MAYBE IT WAS a fluke. In 2009, when Ti West wrote and directed The House of the Devil, he hit a fine balance, both paying homage to the classic horror-movie tropes of the '70s and '80s and making a spooky film. For a moment, it seemed we had a director who could carry on the fine traditions of doomed babysitting gigs and spine-tightening floorboard creaks without resorting to camp. But then West's 2011 follow-up, The Innkeepers, came and went (it's a film best described, as it was to me by one downcast young horror fan, as "not very legit"), and now here's The Sacrament—bringing with it our last flagging hope for earnest horror.

Though it never says so, West's The Sacrament is little more than a retelling of the Jonestown Massacre story, but repackaged as one of those cheesy "found footage" deals and set in present time. Adding insult to injury, The Sacrament is also dressed up as a faux Vice documentary—though the ostensibly Vice-employed characters are so un-cynical that one wonders what exposure West actually has had to Vice.

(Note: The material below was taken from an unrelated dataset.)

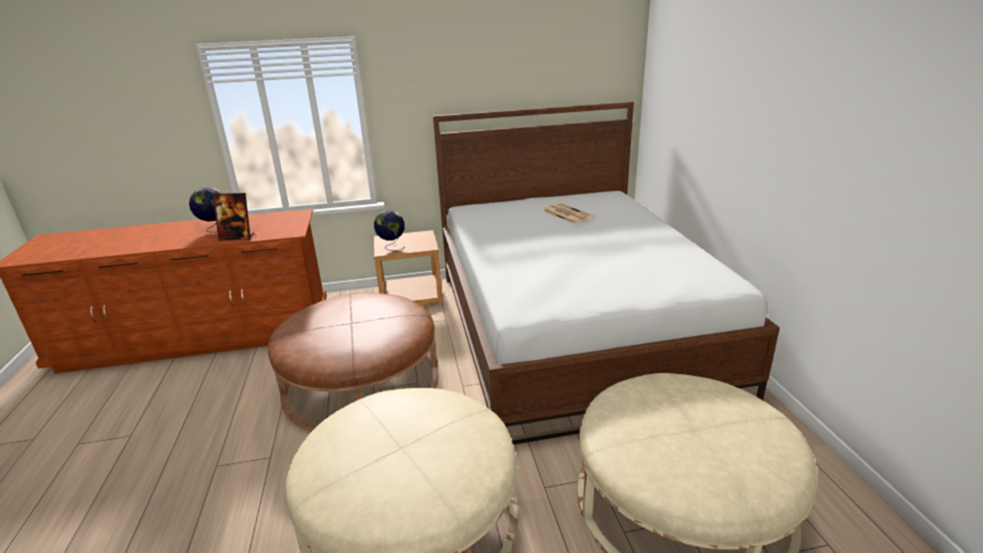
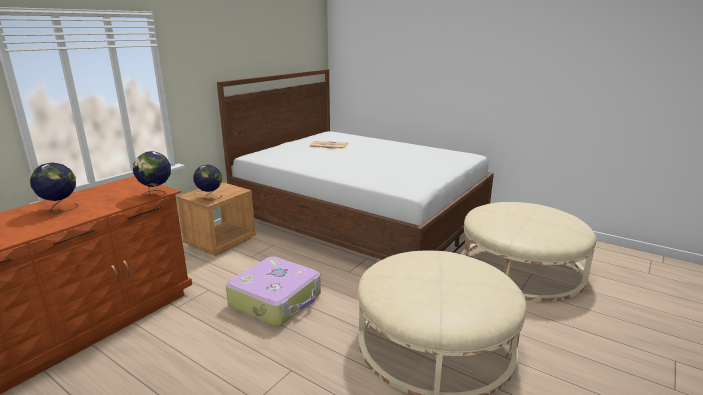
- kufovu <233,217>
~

Even worse, The Sacrament adds nothing to one of the most legitimately terrifying episodes in modern history: The acting and casting are poor, the flourishes flat, and the film's refusal to acknowledge its own source material feels like an attempt to exploit the ignorance of viewers too young to catch the reference. The pace is slower than most horror joints, but the experience isn't one of boredom so much as a slowly settling disappointment as the film dumbly stumbles toward its inevitable Kool-Aid.

To The Sacrament's credit, the final scenes are legitimately disturbing—however cheap their thrill, they ring with more enthusiasm than those that precede them. It's not worth the slog, though: actual documentation of Jonestown is scarier and more worthwhile.